Nothing Tubbs did could have solved crime or homelessness in Stockton. And it was easier to pin ulterior motives on him when his own prospects looked brighter than the city’s. Mario Gardea, president of the Stockton Professional Firefighters Local 456, which along with the police union supported Lincoln, said, “I don’t know a person who has been around Michael Tubbs who doesn’t think that this is just a steppingstone to something else. And in all honestly, we would have loved to have gotten behind Tubbs and championed him to bigger and better things, but you’ve got to take care of things here first.”

Ever since Tubbs had been told by his incarcerated father, at 12, that for a Black man in America, “it’s either prison or death,” he had resolved to “defy expectations.” And he had. But expectations of a mayor—as almost any mayor of a major city will tell you—are almost impossibly high. And in an election that was primarily a referendum on Tubbs, he fell short.

“I think there are a lot of people in Sacramento and in Washington who forget that voters in some of these places care about core issues, and we fall in love with some of these big-ticket ideas,” said Andrew Acosta, a Democratic strategist in Sacramento who has run races in Stockton, including former Mayor Ann Johnston’s. “Universal basic income probably didn’t matter to a ton of people in Stockton because they weren’t benefiting from it. It was good in academic circles to kick around, but I’m not sure that was the No. 1 issue that voters in Stockton were talking about.”

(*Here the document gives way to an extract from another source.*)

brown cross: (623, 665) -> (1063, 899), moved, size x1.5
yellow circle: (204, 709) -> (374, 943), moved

For a mayor, he said, “It’s potholes and bullshit, right? Now you’re in potholes, COVID, bullshit, wear a mask, all of this stuff that becomes a toxic brew … It wasn’t like Tubbs had a series of scandals that were front-page news. It wasn’t like the litany of tried-and-true hits on an elected official. It was a ‘death by a thousand paper cuts’ kind of deal.”

Acosta was one of several people who described Tubbs’ loss as an expression of the crabs-in-a-bucket theory about a place trapped by its own low self-image. Once someone pulls himself up, “everybody grabs their tail and pulls them back in,” Acosta said. “It’s hard to say there wasn’t a little bit of that here.”

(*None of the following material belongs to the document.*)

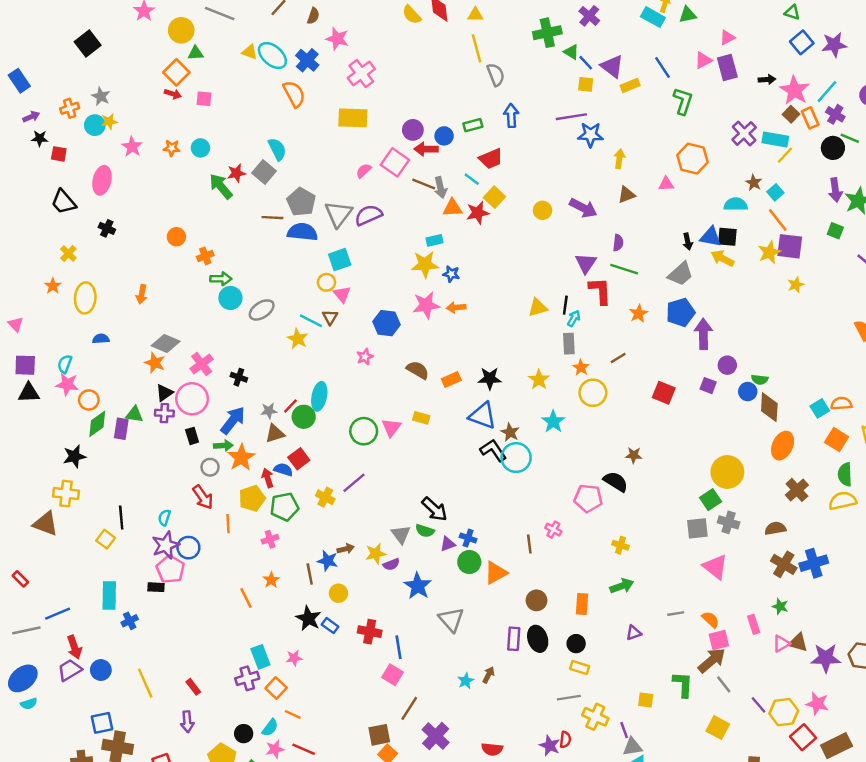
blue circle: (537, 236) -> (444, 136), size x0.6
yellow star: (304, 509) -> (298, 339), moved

Or as Fitzgerald put it: “It’s not just that Tubbs was gone a lot or that the 209 Times was characterizing him as not being there, him looking past Stockton and all that. I think there’s that envy factor in this town. I mean, shouldn’t people look up to you when you graduate from Stanford and you have all this wonderful, innovative stuff going on in the city with such a focus on the economically disadvantaged? But a lot of people didn’t … Stockton has a culture of mediocrity, and it’s really difficult to transcend it.”

He said, “Stockton is a witch’s brew of potentially poisonous politics, as Tubbs just found out.”

Tubbs might have seen it coming if he’d looked more carefully. His internal polling, he said, suggested he was winning by about the same margin by which he ultimately lost. But other Democrats who were polling Tubbs’ favorability saw weaknesses early on, and the result of the primary, in which Tubbs handily beat Lincoln but failed to hit 50 percent of the overall vote, was a clear sign he had a problem.

Podesto, the former mayor, noticed it. “If you’re an incumbent and you don’t have 50 percent in the primary, you’ve got to start wondering why there are so many people who don’t support you,” he said.

Machado said Tubbs failed to sell his projects to voters, “playing to another audience rather than realizing what he should be looking at at home.” And Bob Benedetti, a retired political science professor at University of the Pacific in Stockton who has studied that city’s mayors for about 20 years, said Tubbs suffered from the pandemic’s sidelining of a door-to-door campaign.